Selected extract:

Artificial intelligence has acquired the ability to create detailed and complex images from pure text descriptions. The technological foundation for this comprises deep AI models that function as digital engines for image generation. They translate written concepts into visual data and generate entirely new graphics on that basis. To precisely control the image generation, users need an appropriate user interface. This is where ComfyUI comes into play. ComfyUI is a flexible and powerful graphical interface designed for working with a variety of AI models. Unlike other programs that hide their processes behind simple menus, ComfyUI uses a modular node-based approach. Each step of image generation, from selecting the model to the finished image, is represented as an individual building block. The user visually connects these blocks and thereby constructs the entire workflow themselves. This method offers transparency and control over the entire generation process and enables users to steer the functioning of the underlying AI down to the smallest detail.

Installation

You can download ComfyUI here: Link

The following screenshots show the installation process.

On this ComfyUI screen, after installation, you can access predefined templates to quickly start common workflows. The “Get Started with a Template” window provides ready-to-use configurations for this purpose. One example is the “Image Generation” option, which corresponds to a Text-to-Image Workflow. With this template, the user can generate images directly from a text description without having to manually arrange the individual process steps (nodes) in the editor.

The appropriate models are needed for image creation. You can download these in the next step.

First Image (Default Settings)

Material provided:
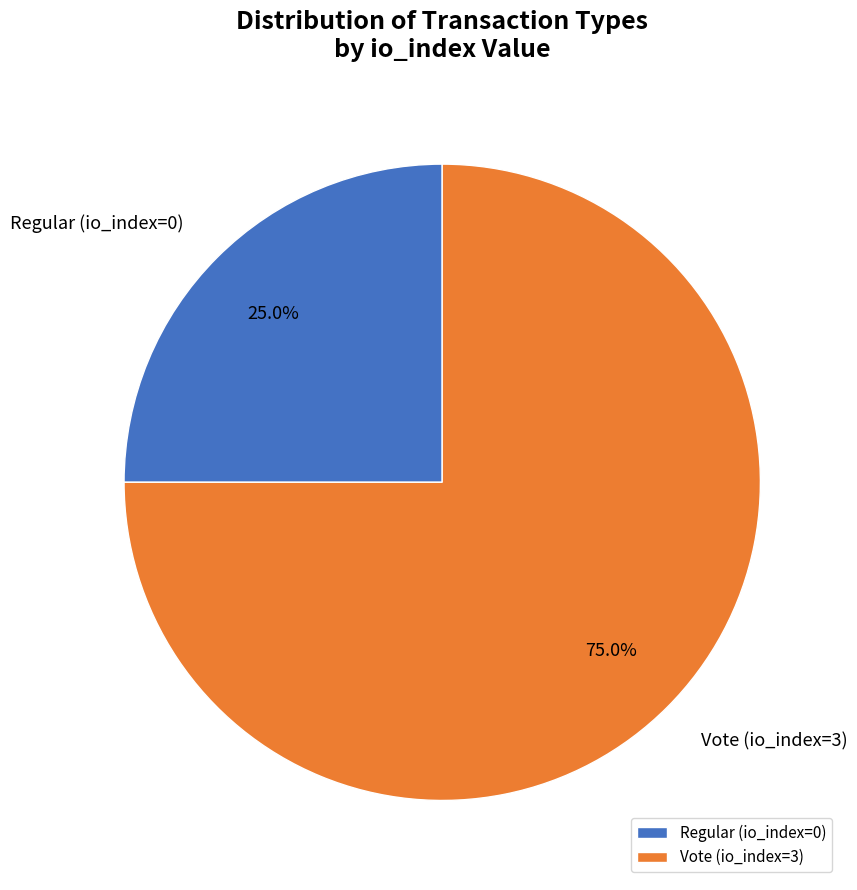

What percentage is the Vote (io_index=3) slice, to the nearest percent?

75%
--
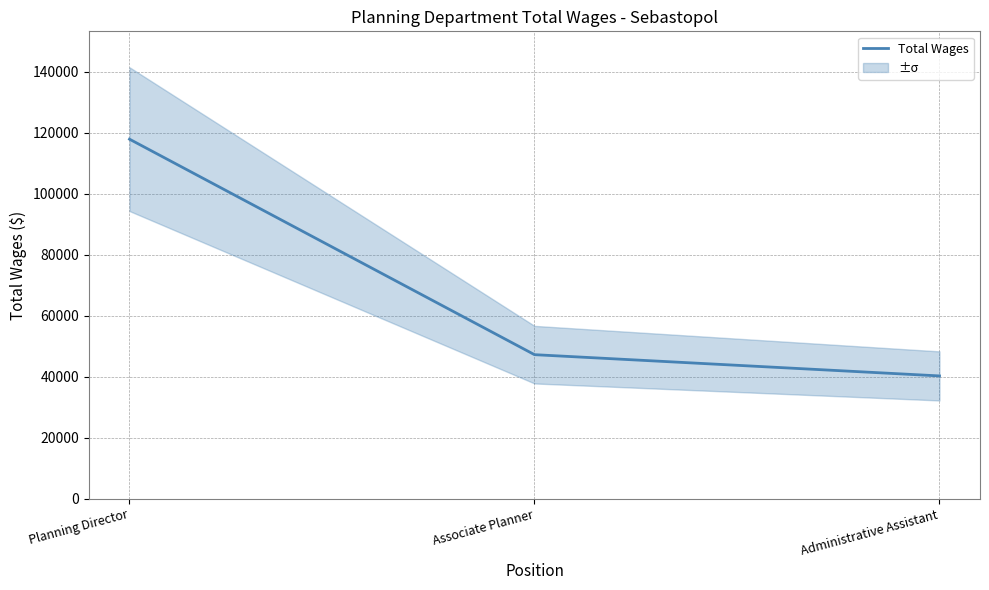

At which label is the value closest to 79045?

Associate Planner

Assigned task 1:
In the ComfyUI text, which template option corresponds to a Text-to-Image Workflow?
Assigned task 2:
Reproduce the passage of the ComfyUI text between "You can download ComfyUI" and "the next step.", inclusive.

Solution 1:
The "Image Generation" option corresponds to a Text-to-Image Workflow.

Solution 2:
You can download ComfyUI here: Link

The following screenshots show the installation process.

On this ComfyUI screen, after installation, you can access predefined templates to quickly start common workflows. The “Get Started with a Template” window provides ready-to-use configurations for this purpose. One example is the “Image Generation” option, which corresponds to a Text-to-Image Workflow. With this template, the user can generate images directly from a text description without having to manually arrange the individual process steps (nodes) in the editor.

The appropriate models are needed for image creation. You can download these in the next step.